Segundo o New York Times, um vídeo de 2004 foi filmado por dois pilotos da Marinha e mostra um objeto circular em trânsito perto da água no Oceano Pacífico, a cerca de 160 quilômetros da costa americana.

Um dos pilotos, David Fravor, relatou que o objeto “acelerou a uma velocidade que nunca vi na minha vida”.

Os outros dois vídeos são de 2015 e mostram objetos se movendo pelo ar, um com curvas. “Olhe para isso, cara! Está girando!”, Diz um dos pilotos.

O Pentágono não explica as conclusões de sua investigação ou os detalhes do que exatamente está acontecendo nos vídeos. Os vídeos publicados podem ser baixados neste site oficial, nos links FLIR, GOFAST e GIMBAL.

Em um comunicado, a agência disse: “Após uma análise minuciosa, o departamento determinou que a publicação autorizada desses vídeos não revela nenhum sistema ou capacidade sensível e não afeta as investigações de incursões militares no espaço aéreo por fenômenos aéreos não identificados”. .

Segundo o Pentágono, “os fenômenos aéreos observados nos vídeos permanecem classificados como ‘não identificados'”.

DeLonge, da Academia de Artes e Ciências To The Stars, disse que planeja financiar pesquisas com objetos e elogiou o governo dos Estados Unidos por “iniciar um grande diálogo”.

“Após 70 anos de desinformação, é hora de avançar na compreensão da extraordinária tecnologia observada durante esses eventos”.

Em entrevista ao New York Times, os astrofísicos afirmaram que existem várias hipóteses para explicar o que aparece nos vídeos, entre elas “efeitos atmosféricos, reflexões e defeitos nos códigos de imagem e nos sistemas de exibição dos lutadores”.

O ex-senador democrata Harry Reid, de Nevada, elogiou a divulgação, mas disse que era apenas a ponta do iceberg da pesquisa e do material coletado pelo governo dos Estados Unidos.

Análise por Jonathan Marcus, especialista em defesa da BBC

O fascínio pelo inexplicável nunca desaparece.

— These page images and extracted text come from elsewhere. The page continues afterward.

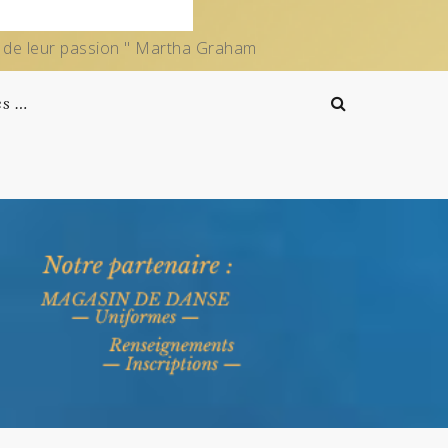
e de leur passion " Martha Graham
es …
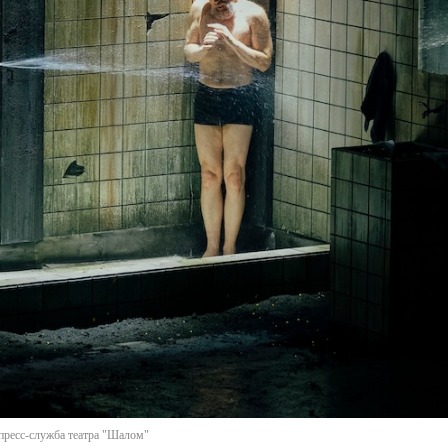
 пресс-служба театра "Шалом"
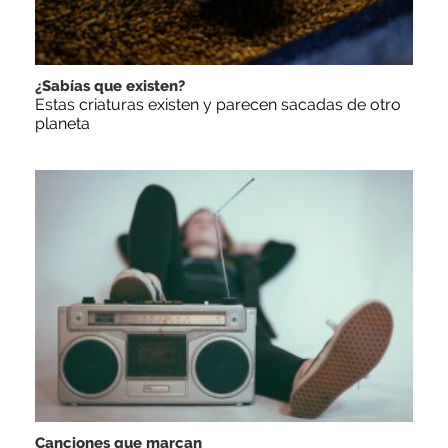
¿Sabías que existen?
Estas criaturas existen y parecen sacadas de otro
planeta
Canciones que marcan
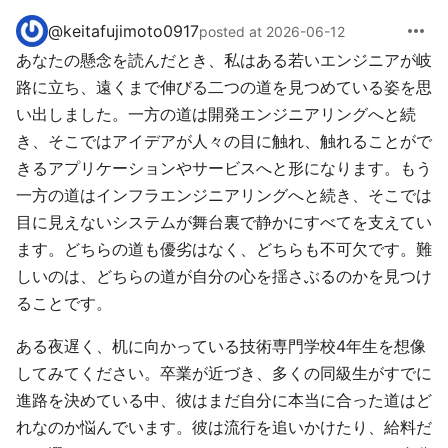
more_horiz
@
keitafujimoto0917
posted at 2026-06-12
あなたの懸念を読んだとき、私はある若いエンジニアが岐
路に立ち、遠くまで伸びる二つの道を見つめている姿を思
い出しました。一方の道は開発エンジニアリングへと続
き、そこではアイデアが人々の目に触れ、触れることがで
きるアプリケーションやサービスへと形になります。もう
一方の道はインフラエンジニアリングへと続き、そこでは
目に見えないシステムが舞台裏で静かにすべてを支えてい
ます。どちらの道も優劣はなく、どちらも不可欠です。難
しいのは、どちらの道が自分の心を揺さぶるのかを見つけ
ることです。
ある夜遅く、机に向かっている技術専門学校4年生を想像
してみてください。卒業が近づき、多くの同級生がすでに
進路を決めている中、彼はまだ自分に本当に合った道はど
れなのか悩んでいます。彼は流行を追いかけたり、給料だ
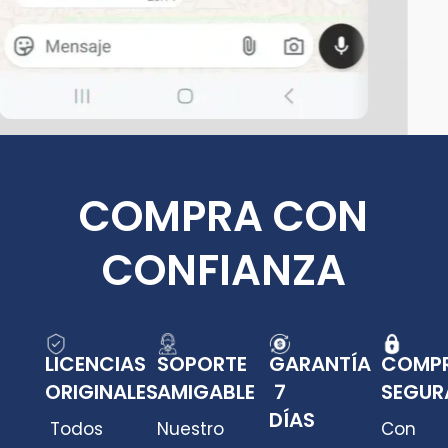
COMPRA CON
CONFIANZA
LICENCIAS
SOPORTE
GARANTÍA
COMP
ORIGINALES
AMIGABLE
7
SEGUR
DÍAS
Todos
Nuestro
Con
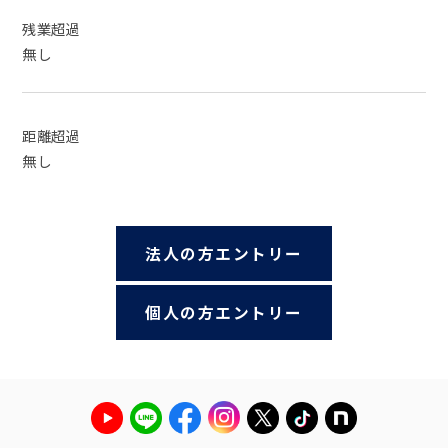
残業超過
無し
距離超過
無し
法人の方エントリー
個人の方エントリー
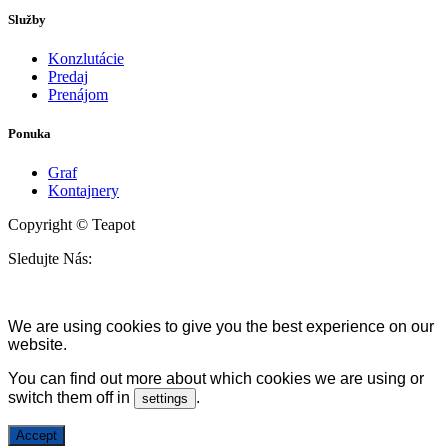
Služby
Konzlutácie
Predaj
Prenájom
Ponuka
Graf
Kontajnery
Copyright © Teapot
Sledujte Nás:
We are using cookies to give you the best experience on our
website.
You can find out more about which cookies we are using or
switch them off in
.
settings
Accept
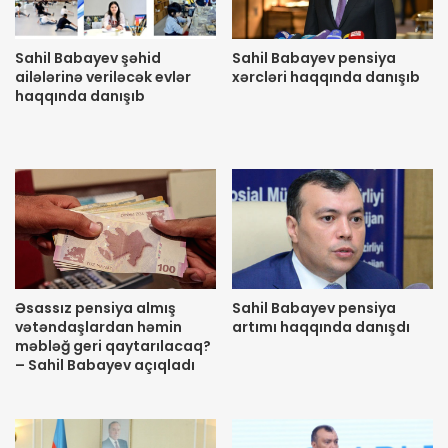
Sahil Babayev şəhid
Sahil Babayev pensiya
ailələrinə veriləcək evlər
xərcləri haqqında danışıb
haqqında danışıb
Əsassız pensiya almış
Sahil Babayev pensiya
vətəndaşlardan həmin
artımı haqqında danışdı
məbləğ geri qaytarılacaq?
– Sahil Babayev açıqladı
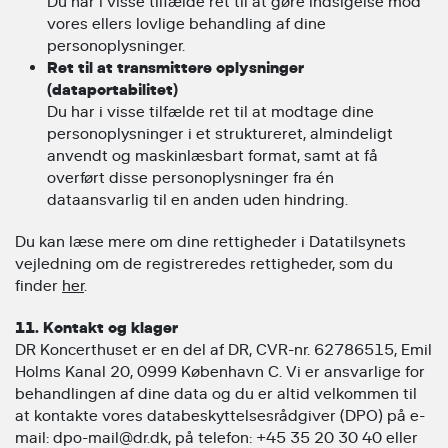
Du har i visse tilfælde ret til at gøre indsigelse mod
vores ellers lovlige behandling af dine
personoplysninger.
Ret til at transmittere oplysninger
(dataportabilitet)
Du har i visse tilfælde ret til at modtage dine
personoplysninger i et struktureret, almindeligt
anvendt og maskinlæsbart format, samt at få
overført disse personoplysninger fra én
dataansvarlig til en anden uden hindring.
Du kan læse mere om dine rettigheder i Datatilsynets
vejledning om de registreredes rettigheder, som du
finder
her
.
11. Kontakt og klager
DR Koncerthuset er en del af DR, CVR-nr. 62786515, Emil
Holms Kanal 20, 0999 København C. Vi er ansvarlige for
behandlingen af dine data og du er altid velkommen til
at kontakte vores databeskyttelsesrådgiver (DPO) på e-
mail: dpo-mail@dr.dk, på telefon: +45 35 20 30 40 eller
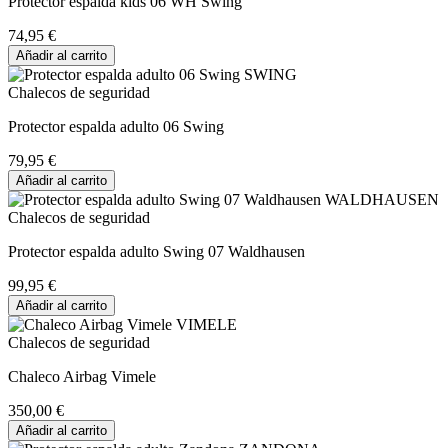
Protector espalda kids 06 WH Swing
74,95 €
Añadir al carrito
Chalecos de seguridad
Protector espalda adulto 06 Swing
79,95 €
Añadir al carrito
Chalecos de seguridad
Protector espalda adulto Swing 07 Waldhausen
99,95 €
Añadir al carrito
Chalecos de seguridad
Chaleco Airbag Vimele
350,00 €
Añadir al carrito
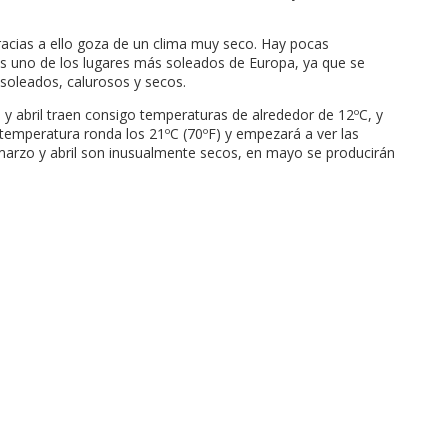
gracias a ello goza de un clima muy seco. Hay pocas
d es uno de los lugares más soleados de Europa, ya que se
 soleados, calurosos y secos.
y abril traen consigo temperaturas de alrededor de 12ºC, y
la temperatura ronda los 21ºC (70ºF) y empezará a ver las
i marzo y abril son inusualmente secos, en mayo se producirán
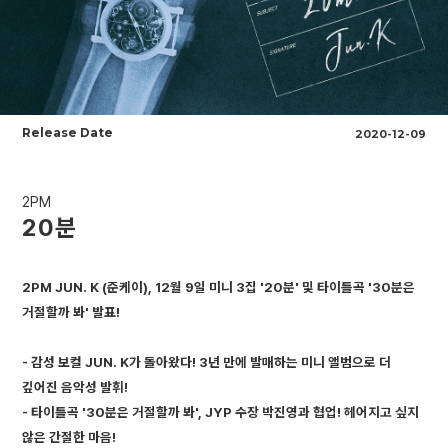
Release Date
2020-12-09
2PM
20분
2PM JUN. K (준케이), 12월 9일 미니 3집 '20분' 및 타이틀곡 '30분은
거절할까 봐' 발표!
- 감성 보컬 JUN. K가 돌아왔다! 3년 만에 발매하는 미니 앨범으로 더
깊어진 음악성 발휘!
- 타이틀곡 '30분은 거절할까 봐', JYP 수장 박진영과 협업! 헤어지고 싶지
않은 간절한 마음!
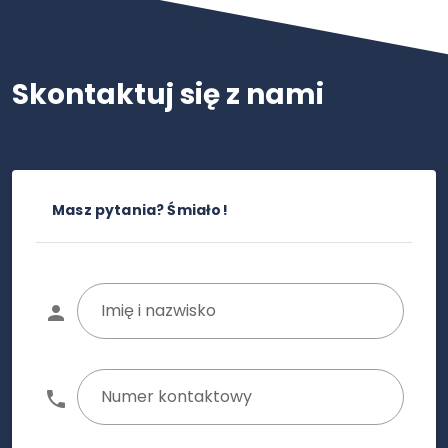
Skontaktuj się z nami
Masz pytania? Śmiało!
Imię i nazwisko
Numer kontaktowy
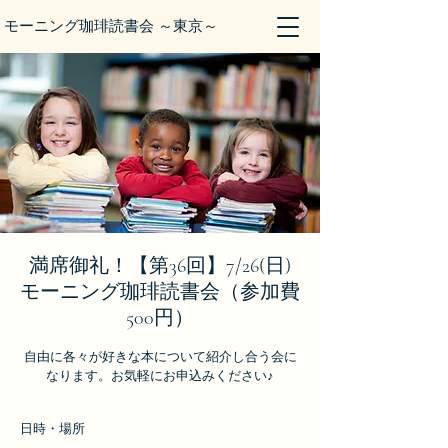
モーニング珈琲読書会 ～東京～
満席御礼！【第36回】7/26(日)
モーニング珈琲読書会（参加費
500円）
自由に各々が好きな本について紹介し合う会に
なります。お気軽にお申込みください♪
日時・場所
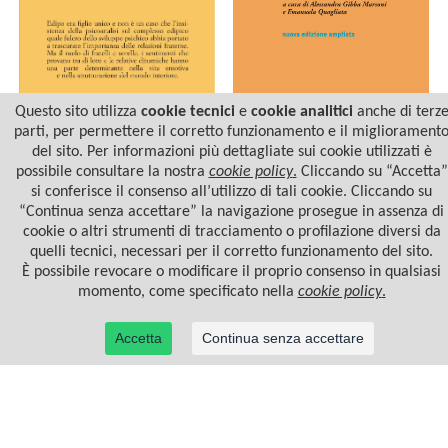
Questo sito utilizza
cookie tecnici
e
cookie analitici
anche di terz
parti, per permettere il corretto funzionamento e il migliorament
del sito. Per informazioni più dettagliate sui cookie utilizzati è
LE RELAZIONI FRATERNE
FRATELLI E GEMELLI
possibile consultare la nostra
cookie policy
.
Cliccando su “Accetta”
NELLA PSICOANALISI
si conferisce il consenso all’utilizzo di tali cookie. Cliccando su
“Continua senza accettare” la navigazione prosegue in assenza di
cookie o altri strumenti di tracciamento o profilazione diversi da
quelli tecnici, necessari per il corretto funzionamento del sito.
È possibile revocare o modificare il proprio consenso in qualsiasi
momento, come specificato nella
cookie policy
.
Accetta
Continua senza accettare
© 2022 Casa Editrice Astrolabio - Ubaldini Editore S.r.l. - P.IVA 10323461003 |
Informativa
privacy/cookies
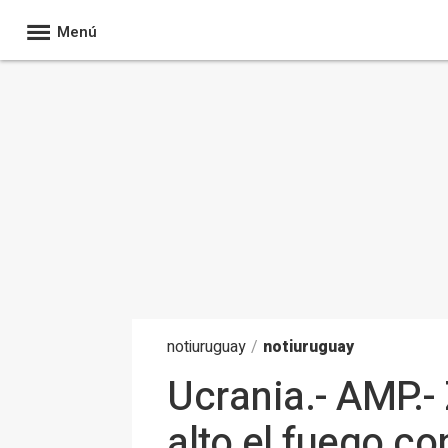
Menú
noti
uruguay
/
notiuruguay
Ucrania.- AMP.- 
alto el fuego c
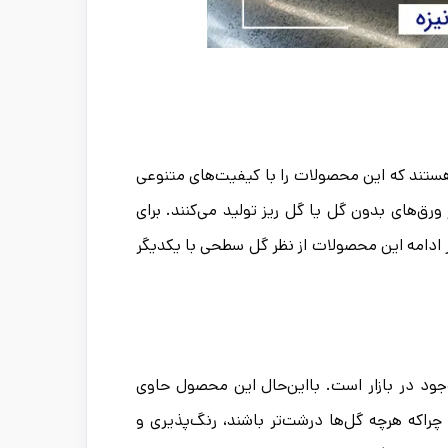
 هستند که این محصولات را با کیفیت‌های متنوعی
ر ورق‌های بدون گل یا گل ریز تولید می‌کنند. برای
ر ادامه این محصولات از نظر گل سطحی با یکدیگر
موجود در بازار است. بااین‌حال این محصول حاوی
اکه هرچه گل‌ها درشت‌تر باشند، رنگ‌پذیری و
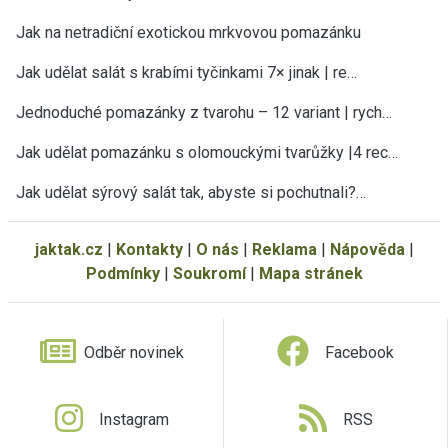
Jak na netradiční exotickou mrkvovou pomazánku
Jak udělat salát s krabími tyčinkami 7× jinak | re…
Jednoduché pomazánky z tvarohu – 12 variant | rych…
Jak udělat pomazánku s olomouckými tvarůžky |4 rec…
Jak udělat sýrový salát tak, abyste si pochutnali?…
jaktak.cz
|
Kontakty
|
O nás
|
Reklama
|
Nápověda
|
Podmínky
|
Soukromí
|
Mapa stránek
Odběr novinek
Facebook
Instagram
RSS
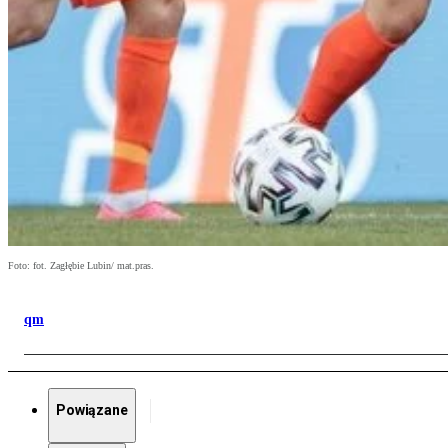
Foto: fot. Zagłębie Lubin/ mat.pras.
qm
Powiązane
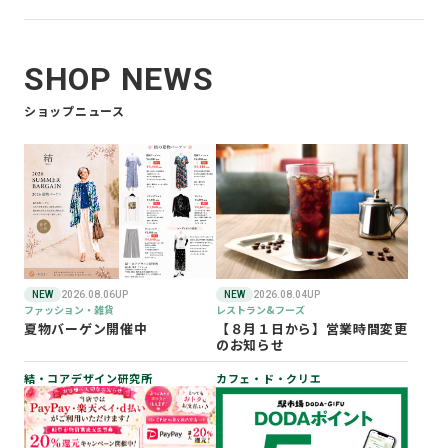
SHOP NEWS
ショップニュース
NEW
2026.08.06UP
NEW
2026.08.04UP
ファッション・雑貨
レストラン&フーズ
夏物バーゲン開催中
【８月１日から】営業時間変更
のお知らせ
結・コアデザイン研究所
カフェ・ド・クリエ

E o fenômeno OVNI é talvez uma das histórias mais fortes, pois vincula incerteza sobre mundos que não sejam as nossas e teorias da conspiração sobre governos, especialmente os Estados Unidos.

Durante séculos, as pessoas olharam para o céu e tentaram explicar objetos e luzes misteriosas. Mas a narrativa moderna dos OVNIs tem suas raízes em 1947, quando um fazendeiro encontrou um objeto em Roswell, Novo México, inicialmente descrito como um disco voador, mas depois atribuído a um programa secreto de balões para monitorar a União Soviética.

Mais tarde, a base avançada de testes de aeronaves, conhecida como Área 51, no Estado de Nevada, começou a ser designada como um suposto centro de estudos sobre OVNIs. Foi lá que, segundo as teorias da conspiração, o governo americano tentou explorar a avançada tecnologia alienígena.

Ao longo dos anos, muitas dessas teorias foram refutadas. Mas em 2017, o Pentágono finalmente admitiu que tinha um programa de longa data (agora extinto) para estudar UFOs.

Hoje, a Marinha dos Estados Unidos prefere chamar esses avistamentos inexplicáveis ​​de “fenômenos aéreos não identificados”. Mas o termo mudança não interfere na questão fundamental: estamos sozinhos no universo?